Un peuple de paresseux?

Un peuple de paresseux ?


Parfois, le Québec est fascinant. Par exemple quand il s'indigne parce que quelqu'un dit quelque chose de rigoureusement exact, de parfaitement vérifiable et de tout à fait pertinent.
C'est ce qui est arrivé à l'ancien premier ministre Lucien Bouchard qui, dans une entrevue à TVA pour commémorer le premier anniversaire de la publication du manifeste Pour un Québec lucide, a affirmé que les Québécois ne travaillaient pas assez.
" D'abord, a-t-il dit, il faut travailler plus. On ne travaille pas assez. On travaille moins que les Ontariens, infiniment moins que les Américains! Il faut qu'on travaille plus! " Indignation dans les chaumières, surtout syndicales. Nos trois centrales se sont empressées de dénoncer l'ex-premier ministre. " L'esclavage, c'est fini! " s'est exclamé le vice-président de la CSN, Roger Valois.
Sur les faits, Lucien Bouchard a tout à fait raison. Les Québécois travaillent moins. Pas parce qu'ils sont plus paresseux, mais parce que le marché du travail est différent. Le vrai débat consiste à se demander pourquoi, quelles en sont les conséquences et comment faut-il les atténuer.
Les chiffres sont là. Les Québécois travaillent, en moyenne, 1730 heures par année, les Ontariens 1820 heures, soit 5 % de plus, et les Américains 1960 heures, soit 13 % de plus que les Québécois. Un écart qui s'explique par une semaine de travail plus courte, 32,8 heures en moyenne au Québec, contre 34,0 en Ontario et 37,6 aux États-Unis, mais aussi par des vacances plus longues et des congés plus nombreux. À cela s'ajoute le fait que la retraite arrive plus tôt au Québec, à 60 ans en moyenne contre 62 ans en Ontario.

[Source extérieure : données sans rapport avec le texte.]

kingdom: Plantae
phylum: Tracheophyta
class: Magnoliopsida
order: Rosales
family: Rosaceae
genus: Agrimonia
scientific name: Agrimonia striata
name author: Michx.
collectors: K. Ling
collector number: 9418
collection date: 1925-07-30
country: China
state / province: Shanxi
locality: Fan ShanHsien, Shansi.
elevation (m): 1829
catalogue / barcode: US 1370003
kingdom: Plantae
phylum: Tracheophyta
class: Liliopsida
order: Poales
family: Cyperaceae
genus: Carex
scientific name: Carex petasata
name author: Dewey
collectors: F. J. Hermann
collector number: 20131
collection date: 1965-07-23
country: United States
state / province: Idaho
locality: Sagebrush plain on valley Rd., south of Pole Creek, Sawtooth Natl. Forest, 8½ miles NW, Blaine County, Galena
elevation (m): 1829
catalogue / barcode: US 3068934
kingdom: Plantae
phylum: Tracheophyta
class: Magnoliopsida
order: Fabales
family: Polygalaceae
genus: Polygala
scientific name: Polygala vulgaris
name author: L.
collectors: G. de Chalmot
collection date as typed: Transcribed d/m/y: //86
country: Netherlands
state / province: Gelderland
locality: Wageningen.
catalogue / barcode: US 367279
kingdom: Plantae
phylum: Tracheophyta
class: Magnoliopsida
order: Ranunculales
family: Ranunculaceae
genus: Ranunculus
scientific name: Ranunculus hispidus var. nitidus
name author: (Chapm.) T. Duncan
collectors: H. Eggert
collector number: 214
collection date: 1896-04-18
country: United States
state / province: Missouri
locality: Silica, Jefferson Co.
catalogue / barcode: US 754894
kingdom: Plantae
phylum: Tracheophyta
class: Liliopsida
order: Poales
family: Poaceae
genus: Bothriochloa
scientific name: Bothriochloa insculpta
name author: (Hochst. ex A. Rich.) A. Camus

C'est une des deux grandes raisons qui expliquent pourquoi le niveau de vie est plus bas qu'en Ontario ou qu'aux É.-U. L'autre raison, c'est le fait que la productivité soit plus faible ici. Autrement dit, les Québécois travaillent moins d'heures, et la productivité de chacune de ces heures est moins grande.
On peut bien sûr répondre que c'est là un choix qu'ont fait les Québécois, qui préfèrent la qualité de vie au niveau de vie et qui acceptent d'être moins riches pour pouvoir consacrer plus de temps au loisir ou à la conciliation travail-famille.
Mais il est loin d'être évident que ce soit un choix conscient. Il n'y a jamais eu de débat sérieux sur cette question où les Québécois auraient été confrontés aux tenants et aux aboutissants. Si les Québécois travaillent moins d'heures et produisent moins, la richesse qu'ils contribuent à créer sera également moindre. Leurs revenus seront plus bas, la richesse globale sera plus basse et les ressources collectives seront moindres. Les Québécois accepteraient-ils d'être moins riches et d'avoir moins de services publics en échange de plus de loisirs? C'est en ces termes qu'il faut poser la question. Et il est loin d'être évident que la réponse serait oui.
Il est plutôt probable que la semaine de travail plus courte résulte d'un processus graduel et imperceptible. Des facteurs économiques: le fait que certains travailleurs ne trouvent que des emplois à temps partiel. Des facteurs politiques: une législation du travail qui privilégie la réduction du temps de travail. Mais aussi des facteurs sociaux: un taux de syndicalisation très élevé, et le nombre important d'employés du secteur public et parapublic dont les semaines de travail sont plus courtes.
Mais que faire? " Il faut travailler plus ", a dit M. Bouchard, et c'est sans doute cela qui a provoqué la levée de boucliers. La réduction du temps de travail est une tendance lourde dans les sociétés avancées, sauf aux États-Unis, et il sera difficile de remettre le dentifrice dans le tube.
On peut plus facilement compenser cet effort de travail moindre par une productivité plus grande, comme le font par exemple les Français. Et donc de miser sur l'amélioration de la productivité, en comprenant bien qu'il ne s'agit pas d'exploitation et d'esclavage, mais d'une façon de mieux utiliser nos ressources. Cela appelle une panoplie de mesures, pour favoriser les investissements sans lesquels un travailleur ne disposera pas des nouvelles technologies et des nouveaux procédés, pour augmenter le niveau des compétences et l'adaptation de la main d'oeuvre par l'éducation et la formation, pour favoriser l'innovation.
Ce nécessaire virage vers la productivité exigera un solide changement de culture. Il sera difficile car, pour accepter le changement, encore faut-il admettre qu'il y a problème. Et si les réactions aux propos de M. Bouchard ont été si vives, c'est que bien des gens sont persuadés de travailler fort, et de travailler autant, sinon plus, qu'ailleurs.